Synthesis and electrochemical characterization of polyaniline doped cadmium oxide (PANI-CdO) nanocomposites for supercapacitor applications

Abstract

High-performance nanoscale supercapacitor (SC) electrode materials of polyaniline (PANI) and polyaniline cadmium oxide (PANI-CdO) composites are fabricated using In-situ chemical polymerization route. The structural parameters, crystallite size, and lattice strain of the prepared samples are estimated by X-ray diffraction analysis. The CdO stretching peak in PANI-CdO nanocomposite's FTIR spectra confirms the interaction of CdO with PANI. SEM analysis exposing a random dispersion of CdO nanoparticles in PANI matrix and showing the cluster of indefinitely shaped fibrous flaky architectures. The cyclic voltammetry (CV) results show a higher specific capacitance of 866 F g−1 for PANI-5%CdO composite as compared to Pure PANI 222 F g−1 and Pristine CdO 35.2 F g−1 at 5 mV s−1 scan rate. Galvanostatic charge-discharge (GCD) results also show a higher specific capacitance value of 906.8 F g−1 for PANI-5%CdO composite at 9.26 A g−1 current density revealing a maximum energy density and power density of 9.04 Wh kg−1 and 1510 W kg−1 respectively. The frequency response behavior of PANI-CdO nanocomposites (EIS spectra) reveals (Warburg) diffusive resistance of the electrolyte into the interior of the electrode and ion diffusion into the electrode surface.

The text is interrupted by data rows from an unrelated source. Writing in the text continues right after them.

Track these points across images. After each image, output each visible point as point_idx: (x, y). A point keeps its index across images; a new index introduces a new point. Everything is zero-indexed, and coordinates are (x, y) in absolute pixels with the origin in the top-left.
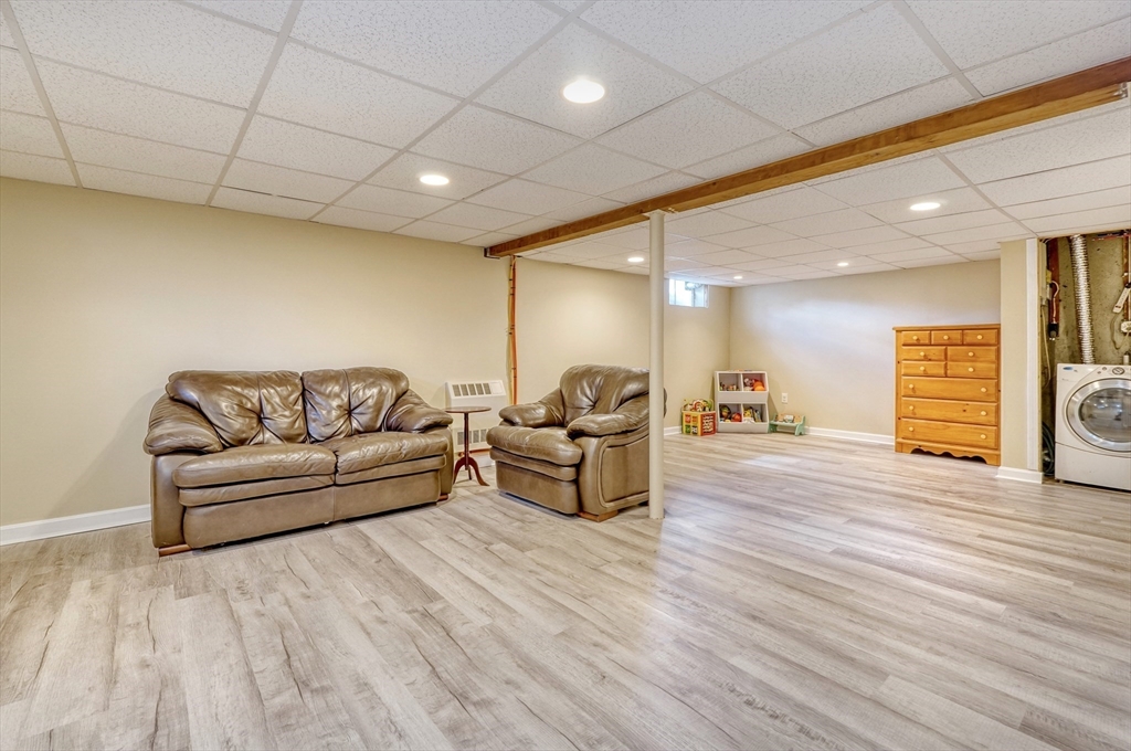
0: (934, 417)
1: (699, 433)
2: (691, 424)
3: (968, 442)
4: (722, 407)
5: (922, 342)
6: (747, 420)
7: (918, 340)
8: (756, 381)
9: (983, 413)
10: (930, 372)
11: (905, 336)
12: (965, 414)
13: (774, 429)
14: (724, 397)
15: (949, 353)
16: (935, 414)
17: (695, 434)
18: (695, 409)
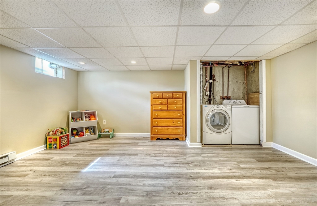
0: (164, 126)
1: (58, 147)
2: (53, 143)
3: (174, 134)
4: (73, 129)
5: (160, 97)
6: (87, 135)
7: (158, 96)
8: (91, 115)
9: (179, 123)
10: (162, 109)
11: (154, 95)
12: (173, 124)
13: (100, 137)
14: (73, 125)
15: (169, 101)
16: (164, 124)
17: (55, 148)
18: (55, 134)
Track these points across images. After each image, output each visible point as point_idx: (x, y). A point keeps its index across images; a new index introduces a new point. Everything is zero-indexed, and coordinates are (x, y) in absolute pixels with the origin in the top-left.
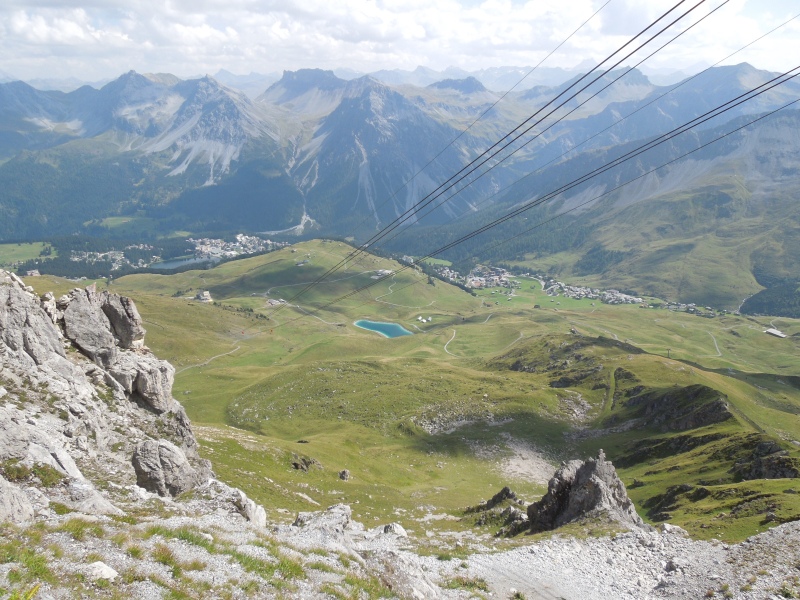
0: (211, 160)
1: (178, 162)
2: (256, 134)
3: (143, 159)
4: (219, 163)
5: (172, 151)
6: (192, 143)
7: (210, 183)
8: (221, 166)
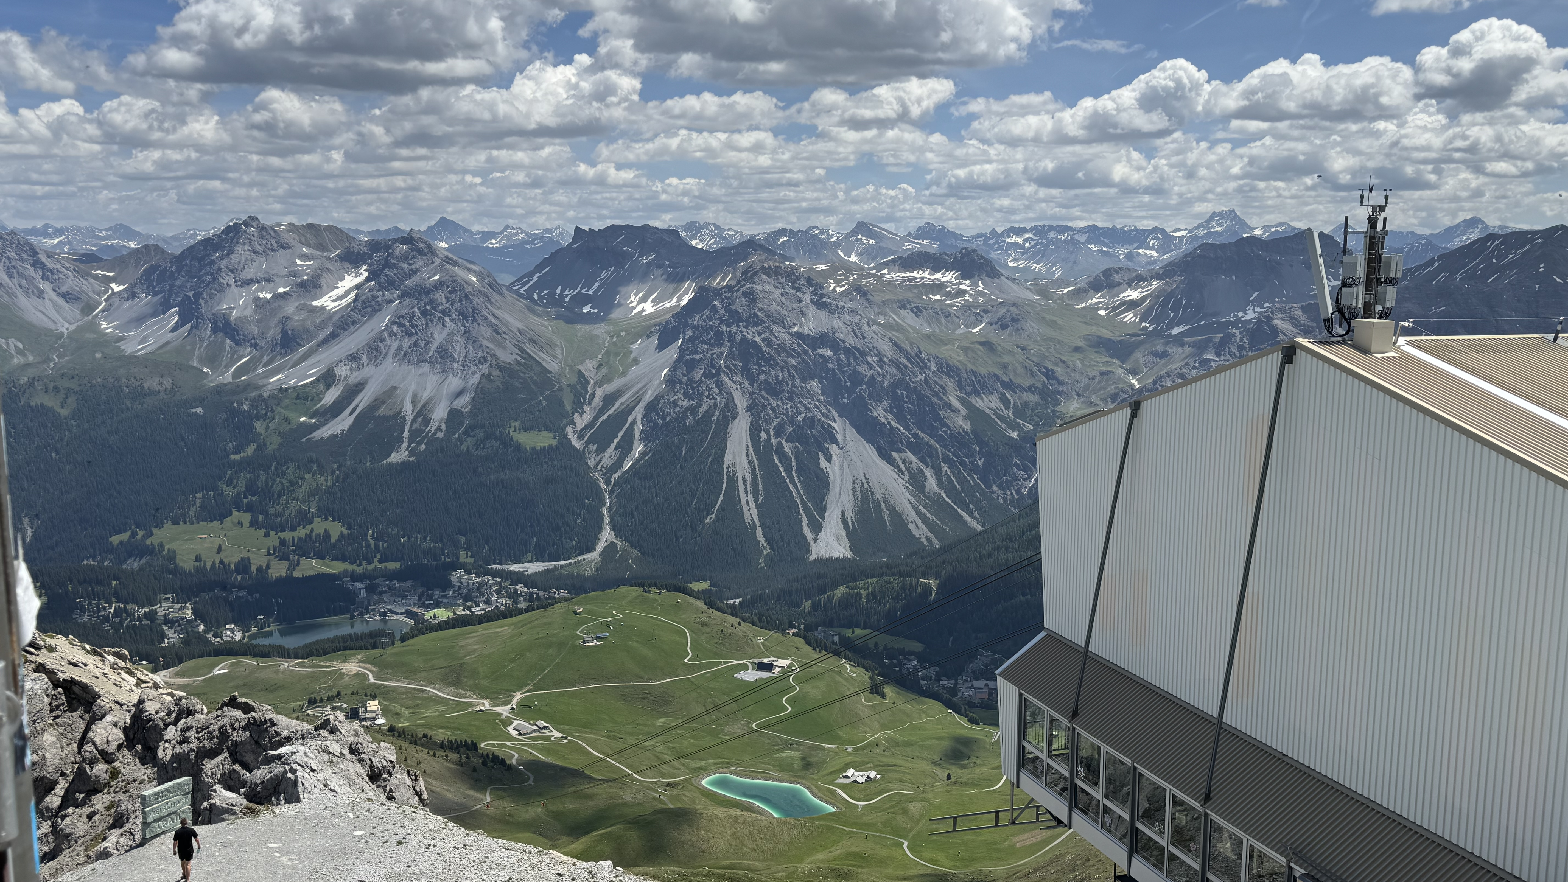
0: (408, 410)
1: (336, 409)
2: (508, 356)
3: (258, 401)
4: (423, 414)
5: (322, 387)
6: (368, 371)
7: (399, 456)
8: (427, 421)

The higher capacitance and lower ESR (equivalent series resistance) value of PANI-CdO nanocomposite refer to the formation of a more ordered structure and rapid ion diffusion that can develop enhanced surface-dependent electrochemical properties and recommend this material to be a promising potential candidate for practical supercapacitor electrode preparation.